Competere sul mercato del terzo millennio significa essere internazionali. È un vero e proprio cambiamento, o comunque continuo aggiornamento culturale quello che si impone alle aziende, e a chi le dirige, perchè se fino a non moltissimo tempo fa l’internazionalizzazione era vissuta come un’opportunità dalle imprese, oggi è una vera e propria condizione necessaria per essere competitivi. Di questo ha parlato a metà dello scorso mese di marzo a Jesi, nelle Marche, Paolo Borzatta, consulente di chiara fama, davanti ai manager che hanno partecipato al workshop organizzato da Federmanager, Confindustria e studio Ambrosetti.

L’esperto ha analizzato il mercato segnalandone i cambiamenti e ipotizzando gli scenari futuri, per dare ai dirigenti indicazioni utili sul come riposizionare le imprese per competere meglio. E le nuove chiavi del successo sembrano essere creatività e innovazione. Si parte dal presupposto che globalizzazione significa vicinanza dei corpi e interconnessione culturale. In 20 anni il mondo ha visto cambiamenti profondi, passando da un sostanziale bipolarismo geopolitico all’attuale pianeta interconnesso. E in vista ci sono certamente altre novità, per esempio sul fronte tecnologico. Nel mondo, stiamo già studiando o applicando scoperte come un chip all’interno del sistema nervoso per comunicare telepaticamente, nanopinzette per creare nanocose, computer in polvere. Quale che sarà effettivamente il futuro, saremo sicuramente diversi da ora.

Per quanto riguarda il mondo degli affari, il consulente prevede che nel 2030 ci saranno quattro grandi capitali del pianeta, Londra, New York, Shanghai e Tokyo, seguite da una ventina di grandi “capitali regionali”, fra le quali potrebbero esserci Berlino, Casablanca, Città del Capo, Città del Messico, Francoforte, Giakarta, Hong Kong, Il Cairo, Kuala Lumpur, Los Angeles, Madrid, Mosca, Nuova Delhi, Parigi, Pechino, San Paolo, Sidney, Singapore, Teheran.

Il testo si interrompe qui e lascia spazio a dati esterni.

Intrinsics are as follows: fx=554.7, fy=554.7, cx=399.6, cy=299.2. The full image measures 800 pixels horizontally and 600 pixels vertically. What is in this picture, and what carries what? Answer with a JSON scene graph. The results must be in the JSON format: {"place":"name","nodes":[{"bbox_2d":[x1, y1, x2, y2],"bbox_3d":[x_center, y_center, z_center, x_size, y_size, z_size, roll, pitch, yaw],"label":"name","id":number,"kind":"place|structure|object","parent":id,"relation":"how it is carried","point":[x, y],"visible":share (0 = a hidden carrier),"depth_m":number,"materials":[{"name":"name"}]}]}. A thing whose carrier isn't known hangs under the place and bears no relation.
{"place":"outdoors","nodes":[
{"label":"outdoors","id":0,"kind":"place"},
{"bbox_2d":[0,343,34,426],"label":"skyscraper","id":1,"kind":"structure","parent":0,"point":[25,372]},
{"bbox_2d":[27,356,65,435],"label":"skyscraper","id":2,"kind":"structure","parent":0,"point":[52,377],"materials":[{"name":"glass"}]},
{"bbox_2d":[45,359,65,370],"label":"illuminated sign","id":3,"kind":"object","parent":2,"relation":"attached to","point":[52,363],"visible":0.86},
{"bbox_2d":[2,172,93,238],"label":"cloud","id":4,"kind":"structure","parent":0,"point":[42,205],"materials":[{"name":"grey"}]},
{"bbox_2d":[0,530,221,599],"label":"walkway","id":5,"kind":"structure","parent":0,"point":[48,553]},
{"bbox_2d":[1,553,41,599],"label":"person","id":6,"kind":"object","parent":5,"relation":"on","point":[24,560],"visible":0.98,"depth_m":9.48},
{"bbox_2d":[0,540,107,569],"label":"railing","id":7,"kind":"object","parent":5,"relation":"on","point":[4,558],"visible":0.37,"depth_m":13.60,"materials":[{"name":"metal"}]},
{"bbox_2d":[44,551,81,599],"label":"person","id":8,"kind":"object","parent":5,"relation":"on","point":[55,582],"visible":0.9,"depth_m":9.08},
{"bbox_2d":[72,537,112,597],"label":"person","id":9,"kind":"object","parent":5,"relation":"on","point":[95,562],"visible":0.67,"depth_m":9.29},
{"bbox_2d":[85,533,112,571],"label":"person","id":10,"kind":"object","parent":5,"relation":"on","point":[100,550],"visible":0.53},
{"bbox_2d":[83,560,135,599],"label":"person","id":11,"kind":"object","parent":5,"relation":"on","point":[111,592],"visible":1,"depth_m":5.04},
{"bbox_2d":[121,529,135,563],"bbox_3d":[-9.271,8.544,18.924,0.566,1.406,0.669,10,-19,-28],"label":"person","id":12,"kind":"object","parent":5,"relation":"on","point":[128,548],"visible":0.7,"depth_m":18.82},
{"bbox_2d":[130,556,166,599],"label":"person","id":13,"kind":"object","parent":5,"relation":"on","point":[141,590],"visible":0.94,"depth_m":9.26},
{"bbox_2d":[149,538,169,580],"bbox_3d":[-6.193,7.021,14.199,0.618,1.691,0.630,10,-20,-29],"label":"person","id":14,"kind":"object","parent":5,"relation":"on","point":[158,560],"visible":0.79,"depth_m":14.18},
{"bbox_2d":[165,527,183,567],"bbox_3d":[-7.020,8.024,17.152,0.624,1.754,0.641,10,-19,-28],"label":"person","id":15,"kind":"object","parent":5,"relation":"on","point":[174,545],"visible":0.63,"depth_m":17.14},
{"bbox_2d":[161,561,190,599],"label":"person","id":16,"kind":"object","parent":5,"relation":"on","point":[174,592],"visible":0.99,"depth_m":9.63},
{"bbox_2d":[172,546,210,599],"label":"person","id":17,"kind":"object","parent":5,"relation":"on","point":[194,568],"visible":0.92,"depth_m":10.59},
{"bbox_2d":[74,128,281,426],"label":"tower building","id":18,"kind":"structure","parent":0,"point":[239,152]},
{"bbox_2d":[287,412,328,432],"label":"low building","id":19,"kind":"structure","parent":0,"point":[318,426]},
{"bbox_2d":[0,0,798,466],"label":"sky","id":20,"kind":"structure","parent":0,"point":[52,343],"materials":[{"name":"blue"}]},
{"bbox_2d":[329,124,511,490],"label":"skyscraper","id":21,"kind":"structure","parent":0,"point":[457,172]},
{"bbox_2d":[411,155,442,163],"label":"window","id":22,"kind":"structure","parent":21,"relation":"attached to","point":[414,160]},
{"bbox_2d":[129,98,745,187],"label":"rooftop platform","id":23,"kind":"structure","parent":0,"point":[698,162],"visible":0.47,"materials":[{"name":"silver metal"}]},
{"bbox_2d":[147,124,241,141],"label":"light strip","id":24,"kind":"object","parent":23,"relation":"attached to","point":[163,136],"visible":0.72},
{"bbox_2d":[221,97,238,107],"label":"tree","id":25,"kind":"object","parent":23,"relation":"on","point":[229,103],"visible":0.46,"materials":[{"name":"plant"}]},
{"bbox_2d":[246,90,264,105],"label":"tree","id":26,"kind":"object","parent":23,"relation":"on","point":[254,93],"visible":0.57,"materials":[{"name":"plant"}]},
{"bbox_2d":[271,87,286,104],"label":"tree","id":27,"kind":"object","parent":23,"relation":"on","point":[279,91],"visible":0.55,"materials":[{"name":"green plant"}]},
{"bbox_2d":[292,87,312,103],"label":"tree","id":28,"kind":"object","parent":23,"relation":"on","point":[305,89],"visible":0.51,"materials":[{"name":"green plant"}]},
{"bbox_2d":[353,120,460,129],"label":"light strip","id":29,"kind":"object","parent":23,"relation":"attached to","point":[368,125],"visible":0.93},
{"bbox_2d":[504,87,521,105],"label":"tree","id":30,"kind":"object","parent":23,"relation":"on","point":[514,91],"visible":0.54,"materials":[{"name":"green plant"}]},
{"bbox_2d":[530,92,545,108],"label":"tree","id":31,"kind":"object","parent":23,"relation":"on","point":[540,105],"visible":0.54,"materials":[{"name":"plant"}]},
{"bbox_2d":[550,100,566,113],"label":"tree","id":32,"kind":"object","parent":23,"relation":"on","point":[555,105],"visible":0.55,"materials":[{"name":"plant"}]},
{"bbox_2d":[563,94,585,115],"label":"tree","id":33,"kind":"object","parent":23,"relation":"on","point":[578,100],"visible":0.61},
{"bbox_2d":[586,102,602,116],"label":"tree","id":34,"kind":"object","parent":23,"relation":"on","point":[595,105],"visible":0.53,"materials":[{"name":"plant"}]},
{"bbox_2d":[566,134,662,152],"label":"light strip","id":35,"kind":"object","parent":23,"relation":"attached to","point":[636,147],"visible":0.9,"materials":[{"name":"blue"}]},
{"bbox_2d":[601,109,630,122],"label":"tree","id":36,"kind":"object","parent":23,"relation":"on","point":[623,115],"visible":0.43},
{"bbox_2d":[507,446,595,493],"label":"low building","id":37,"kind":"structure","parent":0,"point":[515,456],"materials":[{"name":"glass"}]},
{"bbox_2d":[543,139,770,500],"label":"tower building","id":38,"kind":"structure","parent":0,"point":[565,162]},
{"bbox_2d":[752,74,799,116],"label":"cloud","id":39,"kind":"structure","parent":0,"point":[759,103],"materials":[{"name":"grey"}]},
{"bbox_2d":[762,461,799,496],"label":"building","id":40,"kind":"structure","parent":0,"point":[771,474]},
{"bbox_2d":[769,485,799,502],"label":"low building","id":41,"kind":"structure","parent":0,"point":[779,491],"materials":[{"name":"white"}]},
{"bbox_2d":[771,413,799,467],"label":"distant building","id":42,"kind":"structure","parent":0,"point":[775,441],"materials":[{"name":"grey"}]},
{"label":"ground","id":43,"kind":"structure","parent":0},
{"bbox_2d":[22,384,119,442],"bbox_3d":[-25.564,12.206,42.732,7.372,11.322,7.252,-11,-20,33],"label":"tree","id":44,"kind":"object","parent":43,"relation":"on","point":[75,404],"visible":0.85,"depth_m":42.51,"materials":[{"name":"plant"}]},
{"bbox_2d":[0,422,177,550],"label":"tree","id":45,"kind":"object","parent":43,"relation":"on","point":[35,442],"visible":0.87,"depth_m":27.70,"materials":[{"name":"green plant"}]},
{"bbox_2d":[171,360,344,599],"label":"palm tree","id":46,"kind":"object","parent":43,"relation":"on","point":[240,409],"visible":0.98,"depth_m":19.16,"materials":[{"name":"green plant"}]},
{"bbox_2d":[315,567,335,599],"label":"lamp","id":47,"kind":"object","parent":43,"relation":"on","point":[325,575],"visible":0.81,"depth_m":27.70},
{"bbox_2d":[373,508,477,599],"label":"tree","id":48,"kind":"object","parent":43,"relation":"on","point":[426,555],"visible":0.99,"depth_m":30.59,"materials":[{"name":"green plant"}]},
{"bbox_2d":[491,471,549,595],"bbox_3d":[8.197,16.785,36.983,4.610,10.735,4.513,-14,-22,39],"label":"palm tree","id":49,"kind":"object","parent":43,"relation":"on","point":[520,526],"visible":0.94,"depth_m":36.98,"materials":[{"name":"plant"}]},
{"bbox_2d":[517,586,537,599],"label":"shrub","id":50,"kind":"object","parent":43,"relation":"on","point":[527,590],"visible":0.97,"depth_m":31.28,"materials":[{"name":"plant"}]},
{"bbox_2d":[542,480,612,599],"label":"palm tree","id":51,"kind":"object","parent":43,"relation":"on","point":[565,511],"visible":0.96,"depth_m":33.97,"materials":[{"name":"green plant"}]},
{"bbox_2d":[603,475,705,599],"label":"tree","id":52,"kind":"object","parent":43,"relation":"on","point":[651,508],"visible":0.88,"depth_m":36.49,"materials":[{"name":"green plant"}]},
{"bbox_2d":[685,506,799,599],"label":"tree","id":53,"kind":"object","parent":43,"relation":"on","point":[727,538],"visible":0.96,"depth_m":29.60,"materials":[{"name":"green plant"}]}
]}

Quindi, un centinaio di “capitali provinciali” e a seguire le altre città, definite “locali”. Risultato: competizione sempre più dura, non ci sono confini, ciò che non fai tu, lo farà un altro, il tuo mercato domestico non è proteggibile. E allora, la carta di successo saranno creatività ed innovazione.

Non a caso, il mondo si sta riempiendo di “posti caldi” per l’innovazione. Gli esempi di maggior spessore possono essere considerati la Biopolis di Singapore, la Cina che investe massicciamente su tutte le discipline nelle dieci principali università per diventare entro il 2020 un innovation driven country, la Aalto University in Finlandia, la fusione di tre atenei, economia, arte e desing, e tecnologia, con un miliardo di dollari di dotazione per diventare la prima “Innovation University”.

Le aziende, dunque, devono puntare sulla creatività, ed è proprio questo che impone una visione globale. La creatività è direttamente proporzionale al numero di idee diverse che ci ricevono, e le organizzazioni più innovative vengono considerate quelle più aperte al mondo. Il nuovo gioco competitivo si giocherà sull’innovazione, e il leader deve dirigere un’organizzazione che abbia accesso alle migliori risorse in assoluto su scala mondiale.